*** Opening of Excerpted data ***

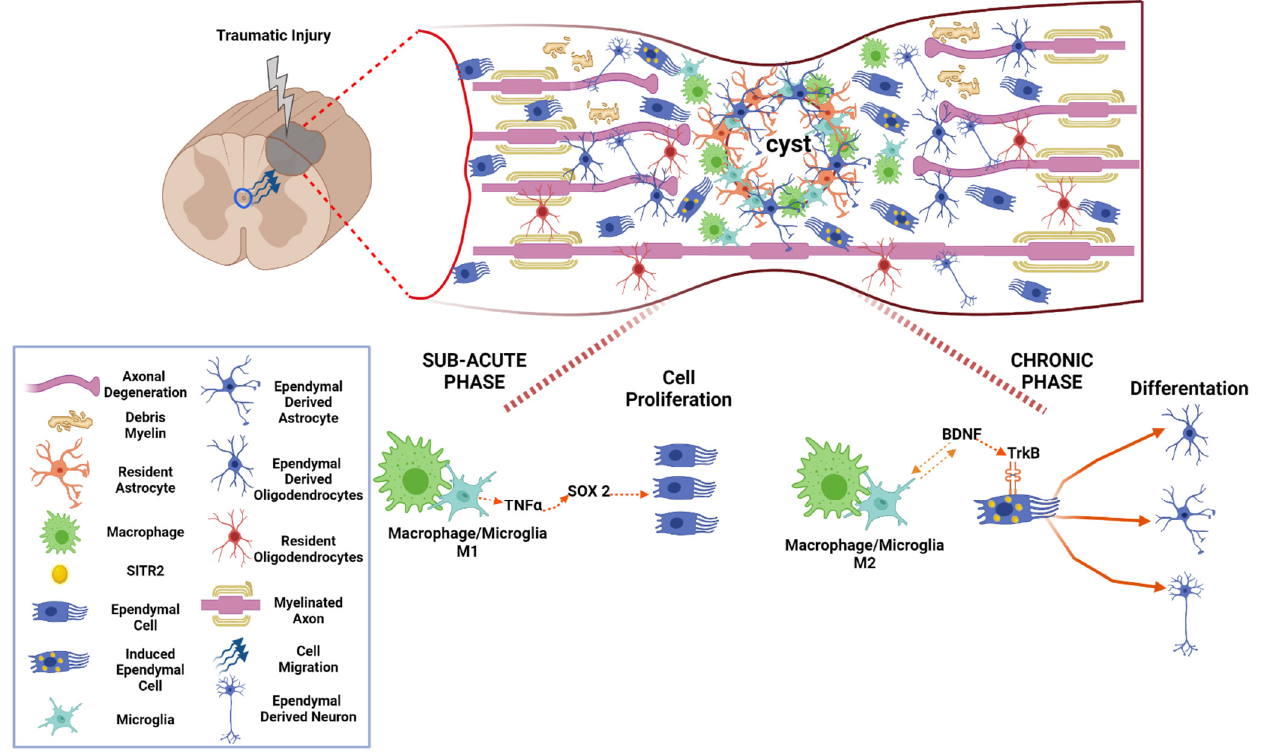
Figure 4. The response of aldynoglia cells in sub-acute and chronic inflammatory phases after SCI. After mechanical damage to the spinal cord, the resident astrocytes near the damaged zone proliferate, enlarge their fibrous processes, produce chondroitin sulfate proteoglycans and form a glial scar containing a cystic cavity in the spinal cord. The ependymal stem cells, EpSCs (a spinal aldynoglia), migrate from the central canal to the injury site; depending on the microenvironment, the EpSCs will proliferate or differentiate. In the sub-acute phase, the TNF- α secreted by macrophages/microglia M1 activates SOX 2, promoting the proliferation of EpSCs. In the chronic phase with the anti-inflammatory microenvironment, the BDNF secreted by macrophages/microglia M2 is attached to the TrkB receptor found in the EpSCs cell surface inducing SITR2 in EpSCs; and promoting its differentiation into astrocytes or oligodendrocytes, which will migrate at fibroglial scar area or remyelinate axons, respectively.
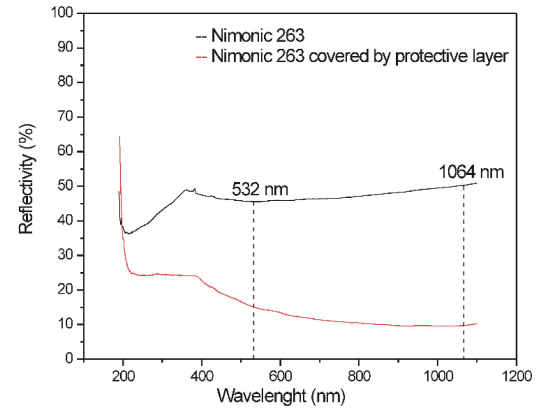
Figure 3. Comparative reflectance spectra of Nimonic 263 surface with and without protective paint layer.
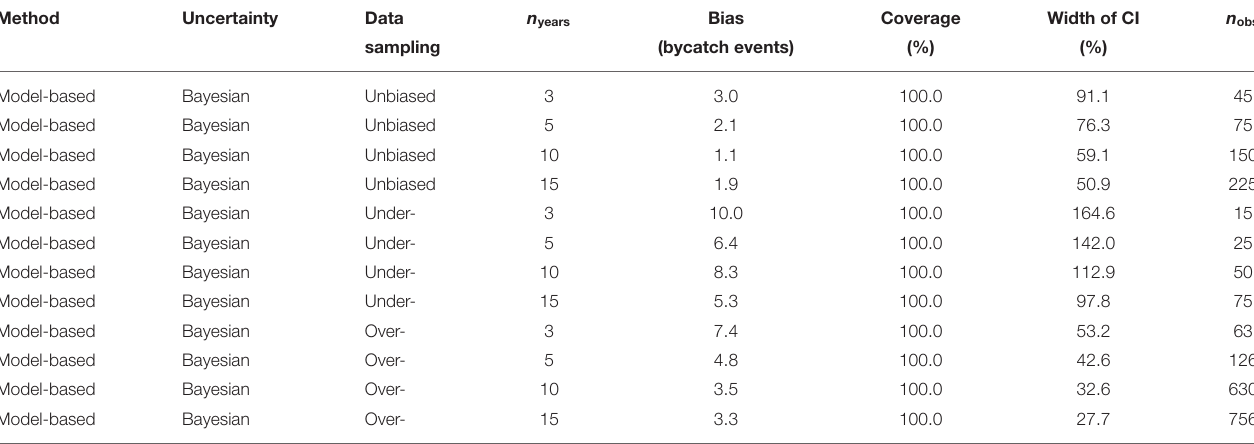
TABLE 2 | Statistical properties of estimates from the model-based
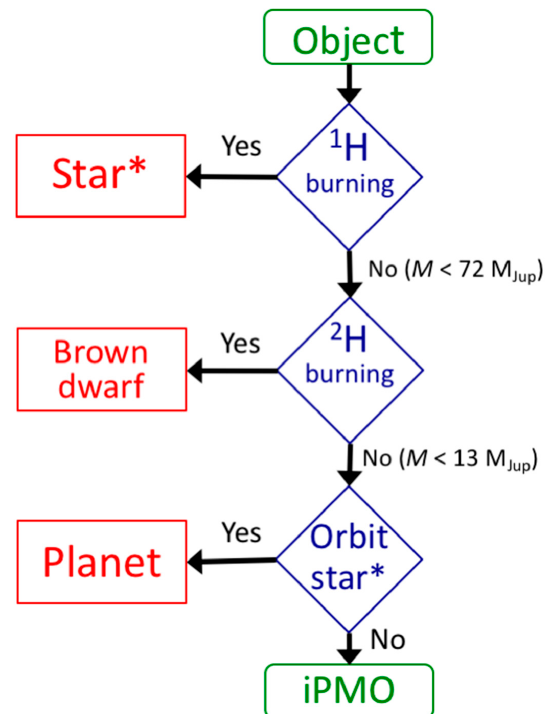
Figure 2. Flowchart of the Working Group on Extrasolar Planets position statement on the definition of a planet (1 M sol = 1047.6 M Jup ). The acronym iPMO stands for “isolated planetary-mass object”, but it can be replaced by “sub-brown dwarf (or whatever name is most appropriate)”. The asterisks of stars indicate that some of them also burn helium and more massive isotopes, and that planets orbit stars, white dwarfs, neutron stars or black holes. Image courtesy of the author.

*** Close of Excerpted data ***
*** Opening of Excerpted data ***

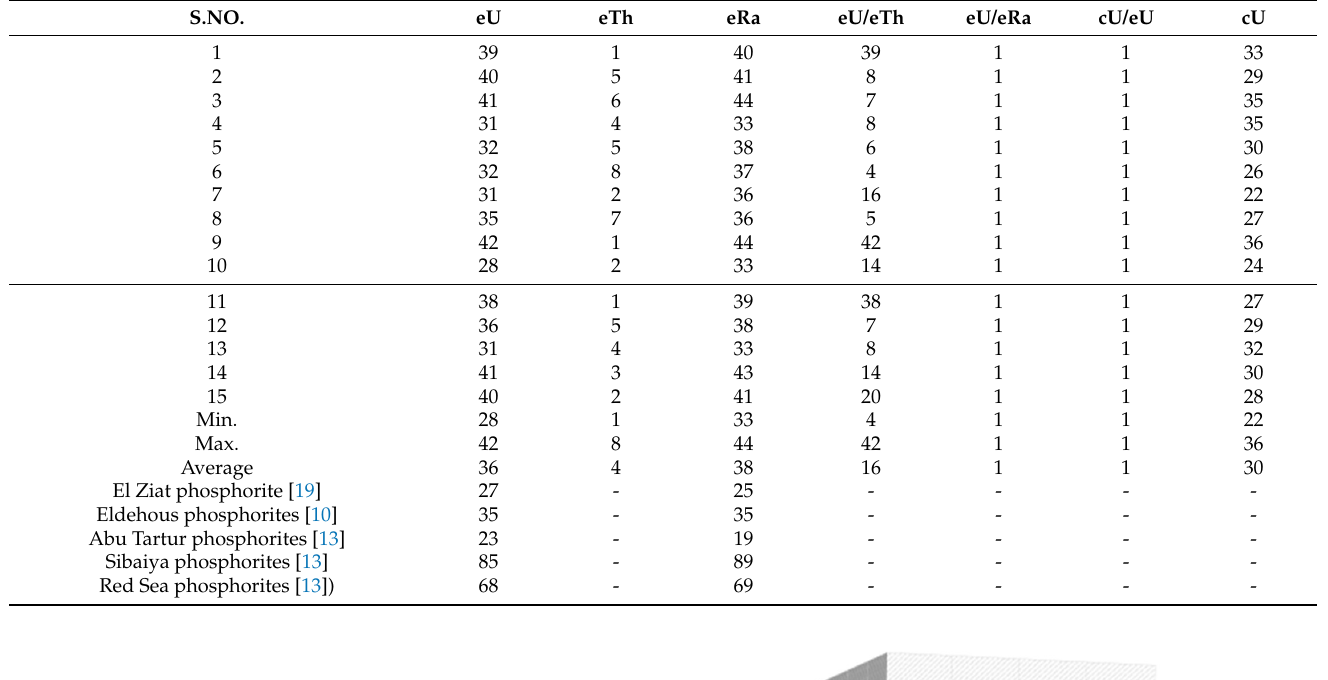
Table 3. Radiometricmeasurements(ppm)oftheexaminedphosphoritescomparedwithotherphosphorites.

*** Close of Excerpted data ***

## What is needed
Starting with the line that contains "Figure 4. The" and finishing with the line that contains "TABLE 2 | Statistical", reproduce every line of the material above exactly, but not the pictures.

## Written reply
Figure 4. The response of aldynoglia cells in sub-acute and chronic inflammatory phases after SCI. After mechanical damage to the spinal cord, the resident astrocytes near the damaged zone proliferate, enlarge their fibrous processes, produce chondroitin sulfate proteoglycans and form a glial scar containing a cystic cavity in the spinal cord. The ependymal stem cells, EpSCs (a spinal aldynoglia), migrate from the central canal to the injury site; depending on the microenvironment, the EpSCs will proliferate or differentiate. In the sub-acute phase, the TNF- α secreted by macrophages/microglia M1 activates SOX 2, promoting the proliferation of EpSCs. In the chronic phase with the anti-inflammatory microenvironment, the BDNF secreted by macrophages/microglia M2 is attached to the TrkB receptor found in the EpSCs cell surface inducing SITR2 in EpSCs; and promoting its differentiation into astrocytes or oligodendrocytes, which will migrate at fibroglial scar area or remyelinate axons, respectively.
Figure 3. Comparative reflectance spectra of Nimonic 263 surface with and without protective paint layer.
TABLE 2 | Statistical properties of estimates from the model-based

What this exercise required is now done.